Evaluation of near-field aerodynamics and gas-particle two-phase characteristics of a lab-scale CFR swirl burner derived from a 600 MWe wall-fired utility boiler under different staged-air ratios

In coal-fired boilers, maintaining stable combustion and low NO x emissions under fluctuating load conditions is a significant challenge. Air-staging technologies, which reduce secondary-air flow to control NO x emissions, can weaken the recirculation zone and compromise ignition stability. This study investigates the performance of a central fuel-rich (CFR) swirl burner under varying over-fire-air (OFA) ratios (0%, 10%, 25%) to assess its ability to balance NO x reduction with stable combustion.
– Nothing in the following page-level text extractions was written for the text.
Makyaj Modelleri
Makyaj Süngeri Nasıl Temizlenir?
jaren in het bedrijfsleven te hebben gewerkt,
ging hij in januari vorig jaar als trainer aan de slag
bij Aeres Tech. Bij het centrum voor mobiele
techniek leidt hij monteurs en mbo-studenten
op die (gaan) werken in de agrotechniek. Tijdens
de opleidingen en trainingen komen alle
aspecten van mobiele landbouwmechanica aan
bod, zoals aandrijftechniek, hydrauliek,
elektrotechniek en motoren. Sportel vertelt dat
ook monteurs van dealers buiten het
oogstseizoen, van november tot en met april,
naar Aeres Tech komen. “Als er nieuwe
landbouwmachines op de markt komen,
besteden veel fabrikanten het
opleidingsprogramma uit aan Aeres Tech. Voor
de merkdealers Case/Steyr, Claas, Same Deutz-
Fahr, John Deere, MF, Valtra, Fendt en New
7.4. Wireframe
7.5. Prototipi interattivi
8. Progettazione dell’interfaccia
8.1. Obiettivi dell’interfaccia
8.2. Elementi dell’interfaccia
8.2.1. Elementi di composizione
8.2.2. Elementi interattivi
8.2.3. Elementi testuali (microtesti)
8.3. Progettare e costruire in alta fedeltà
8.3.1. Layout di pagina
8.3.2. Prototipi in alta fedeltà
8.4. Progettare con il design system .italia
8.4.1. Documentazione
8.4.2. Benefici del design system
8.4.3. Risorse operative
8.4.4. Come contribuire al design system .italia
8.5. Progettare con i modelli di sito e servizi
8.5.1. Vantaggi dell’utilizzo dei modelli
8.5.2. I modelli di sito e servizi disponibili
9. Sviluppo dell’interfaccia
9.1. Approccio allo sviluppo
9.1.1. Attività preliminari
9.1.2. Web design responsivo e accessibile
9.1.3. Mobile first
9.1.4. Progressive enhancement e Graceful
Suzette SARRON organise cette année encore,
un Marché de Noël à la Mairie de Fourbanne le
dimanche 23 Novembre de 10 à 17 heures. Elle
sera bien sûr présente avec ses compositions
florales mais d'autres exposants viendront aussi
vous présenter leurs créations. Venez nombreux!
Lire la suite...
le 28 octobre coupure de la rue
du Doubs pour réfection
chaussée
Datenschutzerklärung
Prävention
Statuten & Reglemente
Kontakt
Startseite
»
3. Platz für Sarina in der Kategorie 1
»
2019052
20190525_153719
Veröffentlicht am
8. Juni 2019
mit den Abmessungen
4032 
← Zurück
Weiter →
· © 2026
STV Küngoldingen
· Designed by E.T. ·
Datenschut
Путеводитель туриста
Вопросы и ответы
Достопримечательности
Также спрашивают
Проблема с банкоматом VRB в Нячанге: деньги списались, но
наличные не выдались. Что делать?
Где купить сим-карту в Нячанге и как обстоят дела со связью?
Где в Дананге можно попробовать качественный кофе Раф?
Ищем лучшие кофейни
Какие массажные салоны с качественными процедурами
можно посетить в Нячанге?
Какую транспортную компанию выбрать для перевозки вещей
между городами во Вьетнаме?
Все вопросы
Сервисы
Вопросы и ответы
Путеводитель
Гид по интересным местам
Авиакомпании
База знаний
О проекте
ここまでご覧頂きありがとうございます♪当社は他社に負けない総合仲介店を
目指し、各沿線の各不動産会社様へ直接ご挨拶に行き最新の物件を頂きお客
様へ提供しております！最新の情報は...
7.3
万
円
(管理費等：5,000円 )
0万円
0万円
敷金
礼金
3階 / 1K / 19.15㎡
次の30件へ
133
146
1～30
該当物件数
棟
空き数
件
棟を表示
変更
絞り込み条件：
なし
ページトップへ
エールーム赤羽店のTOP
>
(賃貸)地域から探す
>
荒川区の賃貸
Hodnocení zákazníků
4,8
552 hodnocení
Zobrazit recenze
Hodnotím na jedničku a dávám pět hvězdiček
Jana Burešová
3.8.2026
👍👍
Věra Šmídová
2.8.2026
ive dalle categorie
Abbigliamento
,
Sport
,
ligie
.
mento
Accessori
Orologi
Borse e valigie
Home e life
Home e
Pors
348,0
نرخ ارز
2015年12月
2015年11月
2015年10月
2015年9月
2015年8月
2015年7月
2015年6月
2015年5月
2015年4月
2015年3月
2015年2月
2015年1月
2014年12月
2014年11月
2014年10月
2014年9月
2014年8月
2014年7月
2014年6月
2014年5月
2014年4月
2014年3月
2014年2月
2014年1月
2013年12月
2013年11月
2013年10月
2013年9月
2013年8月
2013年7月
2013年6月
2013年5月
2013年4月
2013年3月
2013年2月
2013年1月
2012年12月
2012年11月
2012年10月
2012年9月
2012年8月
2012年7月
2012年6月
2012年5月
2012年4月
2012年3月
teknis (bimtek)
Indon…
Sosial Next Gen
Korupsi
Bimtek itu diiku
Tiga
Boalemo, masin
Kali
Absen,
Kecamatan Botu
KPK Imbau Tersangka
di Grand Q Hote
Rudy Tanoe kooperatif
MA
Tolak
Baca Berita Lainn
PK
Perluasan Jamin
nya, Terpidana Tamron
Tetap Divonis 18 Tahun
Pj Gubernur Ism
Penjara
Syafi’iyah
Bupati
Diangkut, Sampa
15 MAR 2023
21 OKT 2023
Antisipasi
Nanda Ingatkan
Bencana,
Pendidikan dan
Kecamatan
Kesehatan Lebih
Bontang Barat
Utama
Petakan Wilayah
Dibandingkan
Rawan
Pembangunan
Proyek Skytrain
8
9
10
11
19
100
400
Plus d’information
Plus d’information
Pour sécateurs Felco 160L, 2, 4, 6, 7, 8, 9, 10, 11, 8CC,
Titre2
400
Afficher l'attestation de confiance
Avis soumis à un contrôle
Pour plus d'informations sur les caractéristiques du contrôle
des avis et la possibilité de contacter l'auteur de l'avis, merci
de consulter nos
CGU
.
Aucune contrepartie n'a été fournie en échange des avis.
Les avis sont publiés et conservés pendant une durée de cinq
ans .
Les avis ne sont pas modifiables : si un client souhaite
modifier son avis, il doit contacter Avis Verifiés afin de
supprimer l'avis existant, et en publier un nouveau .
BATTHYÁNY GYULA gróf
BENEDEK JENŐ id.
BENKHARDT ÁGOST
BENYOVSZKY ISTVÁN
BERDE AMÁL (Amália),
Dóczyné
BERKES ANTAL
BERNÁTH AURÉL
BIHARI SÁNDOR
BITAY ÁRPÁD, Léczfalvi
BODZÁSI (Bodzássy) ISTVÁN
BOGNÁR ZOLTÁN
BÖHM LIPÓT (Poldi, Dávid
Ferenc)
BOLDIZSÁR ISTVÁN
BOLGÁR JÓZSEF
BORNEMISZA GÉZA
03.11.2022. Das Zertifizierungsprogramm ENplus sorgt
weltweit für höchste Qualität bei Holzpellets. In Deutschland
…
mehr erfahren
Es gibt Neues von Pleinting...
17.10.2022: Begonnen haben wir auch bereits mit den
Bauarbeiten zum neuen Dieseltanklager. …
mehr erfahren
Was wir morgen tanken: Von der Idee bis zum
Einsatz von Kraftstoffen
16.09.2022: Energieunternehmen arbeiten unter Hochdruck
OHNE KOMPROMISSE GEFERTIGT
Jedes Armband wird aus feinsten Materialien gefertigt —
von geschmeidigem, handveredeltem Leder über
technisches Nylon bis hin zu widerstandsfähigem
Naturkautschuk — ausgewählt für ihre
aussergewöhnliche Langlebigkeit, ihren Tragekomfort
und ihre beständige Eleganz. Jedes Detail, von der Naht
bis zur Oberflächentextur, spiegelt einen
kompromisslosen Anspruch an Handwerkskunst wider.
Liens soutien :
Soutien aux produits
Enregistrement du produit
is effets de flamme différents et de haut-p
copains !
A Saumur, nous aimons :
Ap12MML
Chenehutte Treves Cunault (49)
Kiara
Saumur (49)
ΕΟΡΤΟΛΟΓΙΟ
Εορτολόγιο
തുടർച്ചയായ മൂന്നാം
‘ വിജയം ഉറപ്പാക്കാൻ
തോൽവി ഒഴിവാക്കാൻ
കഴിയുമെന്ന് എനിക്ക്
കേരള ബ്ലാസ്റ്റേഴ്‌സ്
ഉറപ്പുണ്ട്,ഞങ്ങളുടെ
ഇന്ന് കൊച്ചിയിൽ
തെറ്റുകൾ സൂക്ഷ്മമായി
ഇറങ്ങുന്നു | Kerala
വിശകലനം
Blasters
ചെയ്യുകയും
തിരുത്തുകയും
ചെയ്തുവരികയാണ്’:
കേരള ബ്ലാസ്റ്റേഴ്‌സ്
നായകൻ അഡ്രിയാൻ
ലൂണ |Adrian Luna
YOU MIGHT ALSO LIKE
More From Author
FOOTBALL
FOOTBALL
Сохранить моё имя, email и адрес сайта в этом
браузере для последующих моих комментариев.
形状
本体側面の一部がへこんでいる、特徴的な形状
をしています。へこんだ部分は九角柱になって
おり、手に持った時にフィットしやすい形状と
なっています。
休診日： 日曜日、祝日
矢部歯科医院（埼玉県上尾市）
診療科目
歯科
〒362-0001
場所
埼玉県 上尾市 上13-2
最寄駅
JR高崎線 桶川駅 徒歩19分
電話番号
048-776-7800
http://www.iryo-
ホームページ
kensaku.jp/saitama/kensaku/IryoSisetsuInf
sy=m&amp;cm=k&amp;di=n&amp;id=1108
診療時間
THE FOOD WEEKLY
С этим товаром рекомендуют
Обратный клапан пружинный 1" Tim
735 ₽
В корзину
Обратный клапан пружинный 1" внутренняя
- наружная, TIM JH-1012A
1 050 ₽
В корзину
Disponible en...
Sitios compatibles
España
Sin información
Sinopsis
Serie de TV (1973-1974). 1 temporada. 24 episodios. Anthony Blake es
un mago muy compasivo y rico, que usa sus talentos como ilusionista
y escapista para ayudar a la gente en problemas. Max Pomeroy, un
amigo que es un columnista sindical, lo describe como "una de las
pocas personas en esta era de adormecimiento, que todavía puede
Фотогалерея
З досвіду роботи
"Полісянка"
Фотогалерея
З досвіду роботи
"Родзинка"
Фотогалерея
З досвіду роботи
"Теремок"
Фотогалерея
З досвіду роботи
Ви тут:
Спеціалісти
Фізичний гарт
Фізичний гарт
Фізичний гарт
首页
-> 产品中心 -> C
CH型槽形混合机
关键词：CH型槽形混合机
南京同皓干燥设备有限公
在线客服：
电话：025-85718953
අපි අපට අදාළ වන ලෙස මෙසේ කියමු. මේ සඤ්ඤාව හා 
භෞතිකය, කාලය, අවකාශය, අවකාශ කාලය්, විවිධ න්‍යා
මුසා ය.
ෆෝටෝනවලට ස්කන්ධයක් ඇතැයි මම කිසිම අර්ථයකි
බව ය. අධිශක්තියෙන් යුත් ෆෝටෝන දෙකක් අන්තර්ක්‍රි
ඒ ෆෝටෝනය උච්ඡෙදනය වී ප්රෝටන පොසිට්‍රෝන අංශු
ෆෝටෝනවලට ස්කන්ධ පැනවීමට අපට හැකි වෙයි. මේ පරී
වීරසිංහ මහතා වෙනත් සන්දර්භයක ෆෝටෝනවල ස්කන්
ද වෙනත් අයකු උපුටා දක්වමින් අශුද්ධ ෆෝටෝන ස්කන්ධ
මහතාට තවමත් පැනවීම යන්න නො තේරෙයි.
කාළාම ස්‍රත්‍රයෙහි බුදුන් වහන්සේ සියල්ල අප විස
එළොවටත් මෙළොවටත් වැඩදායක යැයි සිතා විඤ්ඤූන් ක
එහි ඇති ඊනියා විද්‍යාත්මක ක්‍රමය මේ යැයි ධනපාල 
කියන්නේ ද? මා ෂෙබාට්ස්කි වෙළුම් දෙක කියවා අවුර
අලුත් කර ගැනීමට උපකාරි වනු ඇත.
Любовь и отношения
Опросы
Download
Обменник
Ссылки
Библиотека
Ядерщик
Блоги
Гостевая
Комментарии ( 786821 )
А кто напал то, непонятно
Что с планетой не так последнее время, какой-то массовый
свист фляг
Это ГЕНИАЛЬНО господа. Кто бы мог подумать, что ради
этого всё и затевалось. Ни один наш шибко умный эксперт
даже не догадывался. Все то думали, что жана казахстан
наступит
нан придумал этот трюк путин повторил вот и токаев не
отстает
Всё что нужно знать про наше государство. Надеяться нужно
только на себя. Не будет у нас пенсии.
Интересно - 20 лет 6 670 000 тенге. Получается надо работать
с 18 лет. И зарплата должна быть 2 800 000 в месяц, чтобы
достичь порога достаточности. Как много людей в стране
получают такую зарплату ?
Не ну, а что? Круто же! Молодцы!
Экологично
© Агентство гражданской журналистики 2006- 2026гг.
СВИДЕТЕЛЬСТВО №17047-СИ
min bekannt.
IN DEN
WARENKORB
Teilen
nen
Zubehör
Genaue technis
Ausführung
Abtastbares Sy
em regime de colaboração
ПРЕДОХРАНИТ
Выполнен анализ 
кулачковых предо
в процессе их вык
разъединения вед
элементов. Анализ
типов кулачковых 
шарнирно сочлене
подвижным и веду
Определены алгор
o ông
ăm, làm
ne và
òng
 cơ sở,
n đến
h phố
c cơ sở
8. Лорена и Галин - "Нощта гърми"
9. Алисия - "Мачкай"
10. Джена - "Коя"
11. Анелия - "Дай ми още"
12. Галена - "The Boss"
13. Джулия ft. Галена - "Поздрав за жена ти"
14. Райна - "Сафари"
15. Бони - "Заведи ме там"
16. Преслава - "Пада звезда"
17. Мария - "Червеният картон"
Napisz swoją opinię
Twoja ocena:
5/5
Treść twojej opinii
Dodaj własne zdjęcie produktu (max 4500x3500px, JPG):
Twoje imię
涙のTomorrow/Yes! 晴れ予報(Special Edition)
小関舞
Through cold-flow experiments, gas-particle two-phase measurements, and full-scale industrial validation data, the study finds that the CFR burner with OFA=0-25% maintains a stable recirculation zone with a favorable size, ensuring stable ignition and efficient combustion. Key findings include: (1) The burner maintains a well-defined recirculation zone across all OFA conditions (0-25%), which is essential for ignition stability and uniform combustion; (2) Axial recirculation velocities and particle diffusion suppression effect are enhanced at OFA = 25%, leading to effective particle heating and faster burnout; (3) The optimized burner ensures ignition within 0.1-0.2 m from the burner exit, while significantly reducing NO x emissions and avoiding slagging or coking risks. These results demonstrate the burner’s potential to provide stable, low-NO x combustion, even under fluctuating load conditions, making it an ideal solution for load-following coal-fired boilers.